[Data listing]
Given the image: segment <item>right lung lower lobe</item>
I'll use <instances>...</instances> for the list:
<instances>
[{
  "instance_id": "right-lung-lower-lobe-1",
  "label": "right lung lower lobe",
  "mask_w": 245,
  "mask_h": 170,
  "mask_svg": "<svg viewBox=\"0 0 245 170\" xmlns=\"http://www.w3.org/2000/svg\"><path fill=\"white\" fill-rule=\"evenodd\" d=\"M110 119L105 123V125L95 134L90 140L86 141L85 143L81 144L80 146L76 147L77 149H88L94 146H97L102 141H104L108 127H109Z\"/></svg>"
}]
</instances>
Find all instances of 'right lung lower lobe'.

--

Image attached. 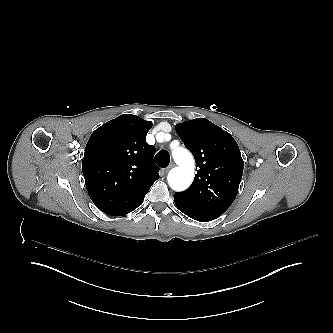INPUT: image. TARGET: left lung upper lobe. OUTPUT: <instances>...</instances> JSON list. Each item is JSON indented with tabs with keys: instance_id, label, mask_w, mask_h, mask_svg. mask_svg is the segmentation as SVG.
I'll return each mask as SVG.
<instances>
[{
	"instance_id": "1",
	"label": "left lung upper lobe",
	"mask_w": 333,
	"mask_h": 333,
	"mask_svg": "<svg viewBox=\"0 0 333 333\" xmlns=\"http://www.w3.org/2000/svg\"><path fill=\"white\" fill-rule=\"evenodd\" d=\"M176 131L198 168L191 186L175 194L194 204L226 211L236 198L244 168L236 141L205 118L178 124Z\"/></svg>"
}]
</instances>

==

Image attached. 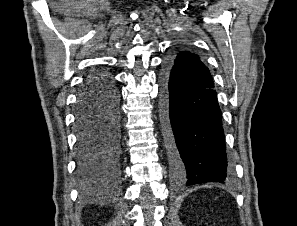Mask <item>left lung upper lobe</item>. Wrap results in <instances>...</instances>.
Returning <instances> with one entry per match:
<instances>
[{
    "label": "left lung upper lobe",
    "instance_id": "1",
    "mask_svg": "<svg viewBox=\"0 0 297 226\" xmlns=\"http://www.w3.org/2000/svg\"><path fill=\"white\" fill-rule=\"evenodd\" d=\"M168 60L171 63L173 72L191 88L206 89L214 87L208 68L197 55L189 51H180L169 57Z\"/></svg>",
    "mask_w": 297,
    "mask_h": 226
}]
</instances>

**What to produce:**
Quote everything in the material from the line containing "Given the image: segment" down to the line containing "Find all instances", both of those lines included, word for word.

**Answer for the task:**
Given the image: segment <item>right lung lower lobe</item>
I'll use <instances>...</instances> for the list:
<instances>
[{
  "instance_id": "right-lung-lower-lobe-1",
  "label": "right lung lower lobe",
  "mask_w": 245,
  "mask_h": 170,
  "mask_svg": "<svg viewBox=\"0 0 245 170\" xmlns=\"http://www.w3.org/2000/svg\"><path fill=\"white\" fill-rule=\"evenodd\" d=\"M110 119L105 123V125L95 134L90 140L86 141L85 143L81 144L80 146L76 147L77 149H88L94 146H97L102 141H104L108 127H109Z\"/></svg>"
}]
</instances>
Find all instances of 'right lung lower lobe'.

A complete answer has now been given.